▶ Required action A:
According to the passage on the Submillimeter Array, which two institutions jointly operate the observatory?
▶ Required action B:
Reproduce verbatim the stretch of the passage on the Submillimeter Array from "The observatory is" through "the Doppler effect.".

▶ Given text:

====

Skip to main content

Located near the summit of Maunakea on the Big Island of Hawaii, the Submillimeter Array (SMA) is one of the flagship observatories of the Center for Astrophysics | Harvard & Smithsonian. The observatory consists of eight radio dishes working together as one telescope, giving astronomers a window on a wide range of astronomical objects and phenomena: planets and comets in our own Solar System; the birth of stars and planets; and the supermassive black holes hidden at the centers of the Milky Way and other galaxies. The SMA is operated jointly by the CfA and the Academia Sinica in Taiwan.

Visit the Submillimeter Array Website

Star Birth and Supermassive Black Holes

The SMA is a type of multiple-antenna observatory known as an interferometer, in this case consisting of eight radio dishes, each 6 meters in diameter. The eight antennas observe the same astronomical object simultaneously. Combining the light measured by all the dishes produces an interference pattern, which results in a sharper image than could be made by any of the individual antennas. For that reason, the eight-antenna interferometer behaves like a single telescope as much as 500 meters (one-third of a mile) across.

The observatory is designed to take images in light of wavelengths of about a millimeter, which lies at the boundary between infrared and radio wavelengths. This type of light is emitted by the interstellar clouds that provide the raw materials for star formation. In addition, this light pierces through the dust that shrouds many objects, hiding them from view at visible light wavelengths. Many molecules have unique spectral emission and absorption fingerprints at submillimeter wavelengths, allowing the SMA to identify them and measure their motions using the Doppler effect.

====

▶ Collected data:

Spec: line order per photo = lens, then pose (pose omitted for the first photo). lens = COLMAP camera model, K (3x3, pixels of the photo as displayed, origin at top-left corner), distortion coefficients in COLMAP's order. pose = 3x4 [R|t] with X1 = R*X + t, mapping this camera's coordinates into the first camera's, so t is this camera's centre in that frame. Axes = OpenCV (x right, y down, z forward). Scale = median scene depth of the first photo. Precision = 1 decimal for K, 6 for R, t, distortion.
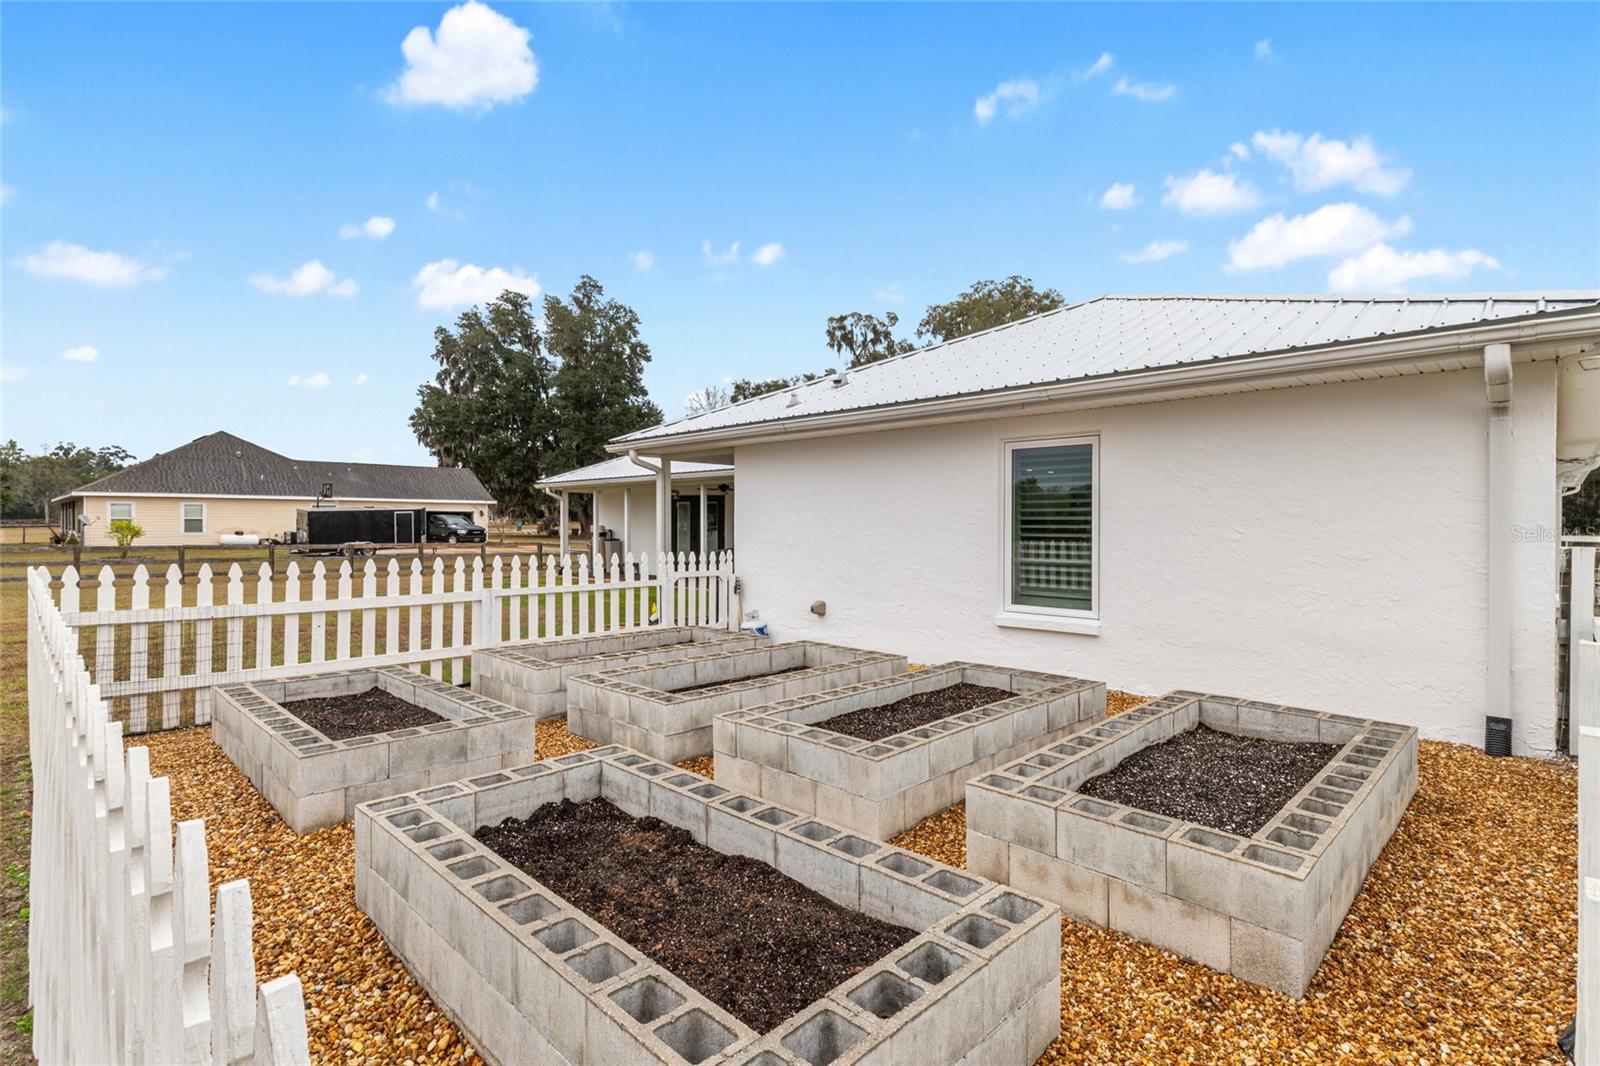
lens RADIAL K [[777.5, 0, 795.6], [0, 777.5, 540.9], [0, 0, 1]] dist [-0.001153, -0.000042]
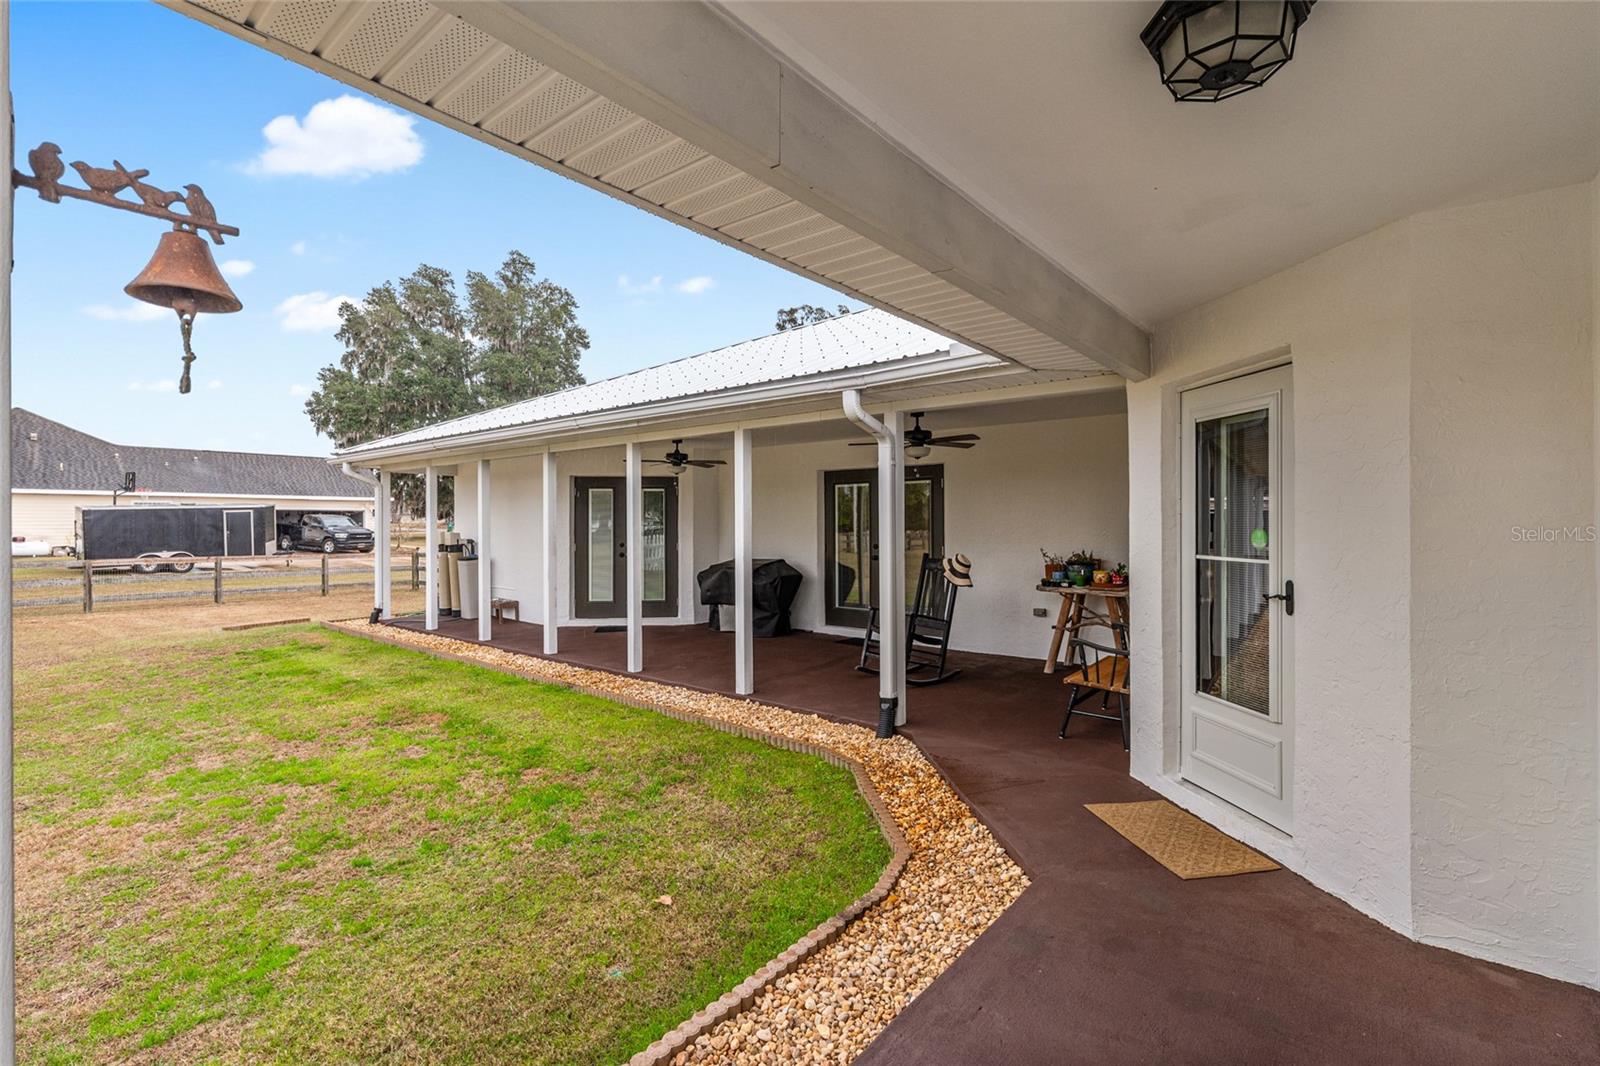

====

▶ Reply A:
The Center for Astrophysics | Harvard & Smithsonian (CfA) and the Academia Sinica in Taiwan.

▶ Reply B:
The observatory is designed to take images in light of wavelengths of about a millimeter, which lies at the boundary between infrared and radio wavelengths. This type of light is emitted by the interstellar clouds that provide the raw materials for star formation. In addition, this light pierces through the dust that shrouds many objects, hiding them from view at visible light wavelengths. Many molecules have unique spectral emission and absorption fingerprints at submillimeter wavelengths, allowing the SMA to identify them and measure their motions using the Doppler effect.